Day 11: Beauty Of Times Gone By


Fig trees.  White sandy dust.  Olive groves.  Sandals.  Paphos.  The Mediterranean. Pomegranates.  Everything in Cyprus brings Biblical themes and stories to mind.  I mentioned this to my friend Anna, who grew up first in Egypt and then in Cyprus, and she agreed at first.  After a pause she added, “Actually I’m not sure what to say when people tell me that, because my whole life has been surrounded by these things.” For her, visiting the Nile River or going for a dusty walk in sandals was part of life.  For me, walking around Cyprus still captivates my imagination and brings the Bible just a little bit closer to home. 

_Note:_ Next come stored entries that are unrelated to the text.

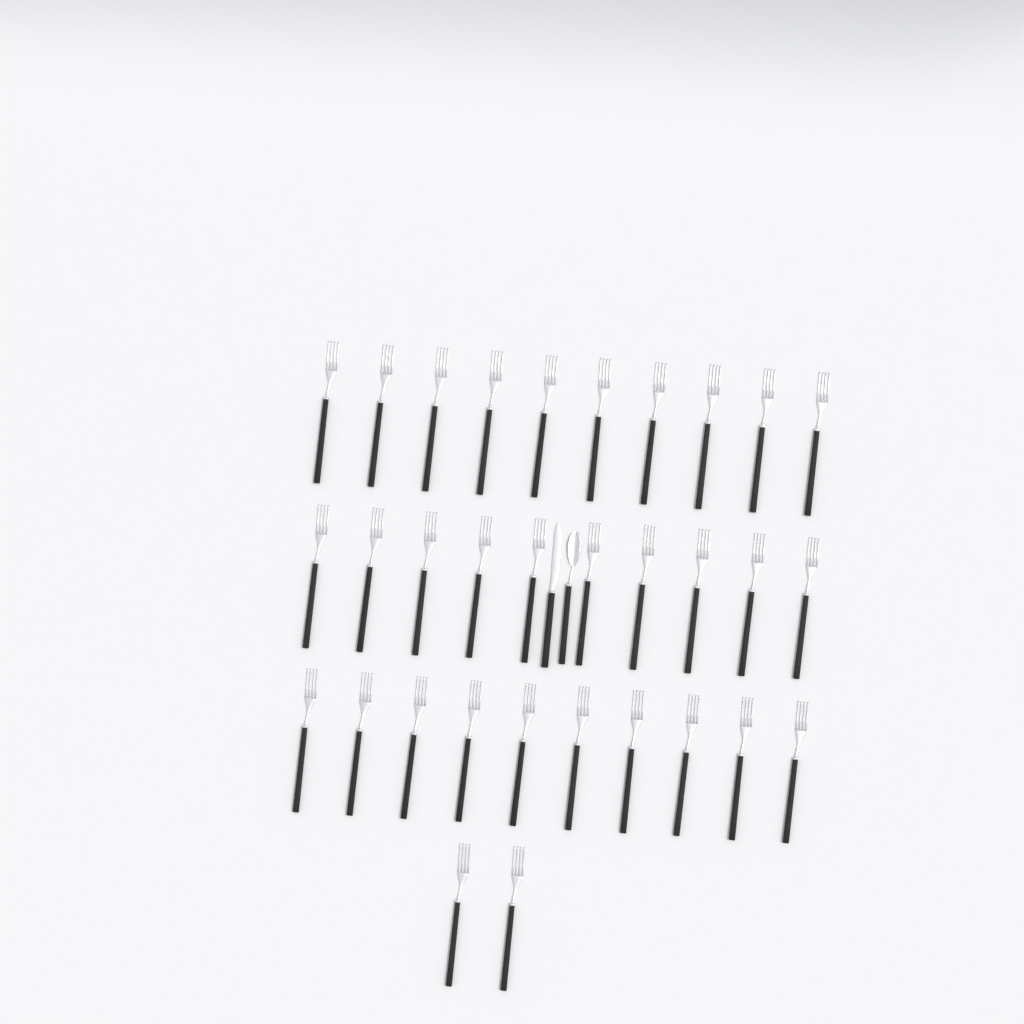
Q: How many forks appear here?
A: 32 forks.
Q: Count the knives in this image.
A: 1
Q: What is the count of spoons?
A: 1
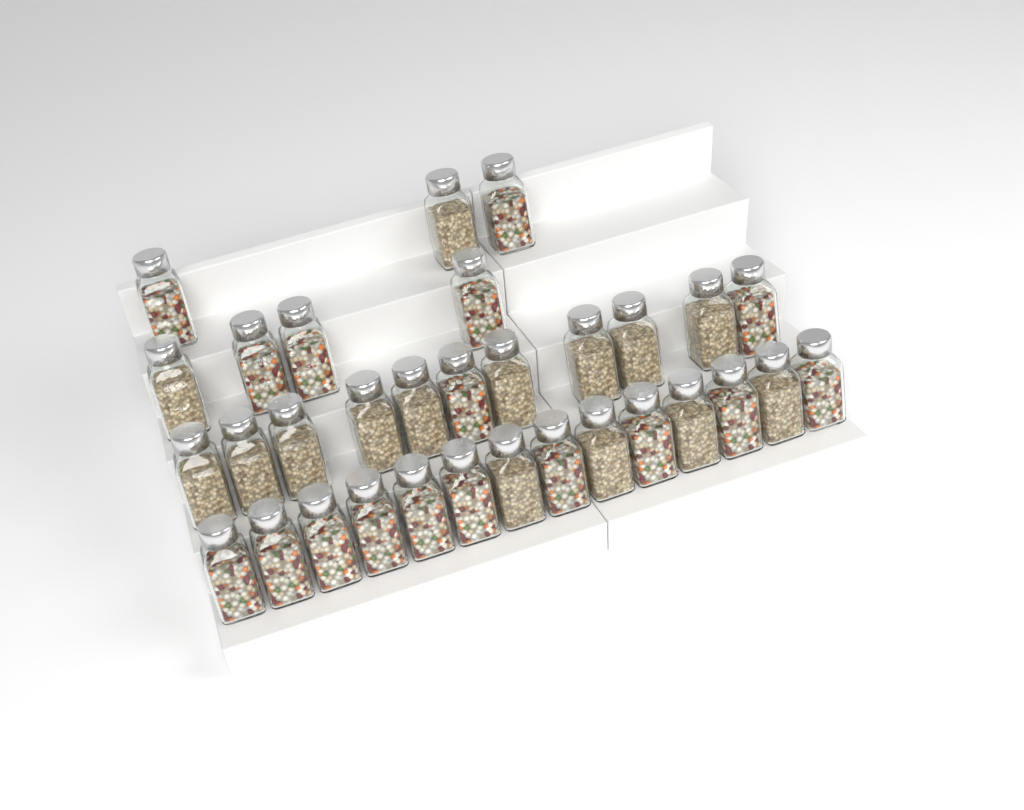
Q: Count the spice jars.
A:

Today I wandered the edge of the Akamis Peninsula in Cyprus.  All of these things were present - the dust, the olive trees, the blue of the mediterranean.  It was boiling hot, and we longed to cool our feet in the clear springs of Aphrodite's Bath.  There were signs posted warning us not to swim - probably because of this restriction, I've never seen waters so clear.  And cold!  On one side you have the white-hot dust that you don't want to walk on without shoes, and on the other a sharp coldness in the water that takes your breath away.  We swam, later, in Adonis' Bath - another area entirely, where you're permitted to swim, but many don't because it's heart-stoppingly freezing.  We did though - or at least, I did, and I persuaded Anna to walk in halfway before she ran out shivering.  It was the kind of cold that actually takes your breath away, where you try to plunge beneath the surface but come up in seconds gasping for air, as though you'd been down for hours.  

I'm fascinated by this kind of beauty, because it stirs at my soul and awakens thoughts and ideas and stories that often only hover in the unknown.  It helps me understand what it really meant for Jesus to wash His disciples' feet; to see Paul, embarking on a ship from the island of Cyprus; to really 'see' verses like the one we sang in church yesterday - "But I am like a green olive tree flourishing in the house of God" (Psalm 52).  I remember reading a book once written by a shepherd.  He went through Psalm 23 explaining every single aspect of it, describing how sheep act and what shepherds do and how a sheep's enemies come in and what a day is like - and by the end of it you realise that the Bible is not just a combination of some very good stories: it is perfect and complete in every intricate detail.  It's not just true; it's true in a way you can't even imagine, and the more you know the more right it is.  Walking on the hills of Cyprus brought this to mind today, and the beauty of the Word of God strikes with deeper intensity the more you read it.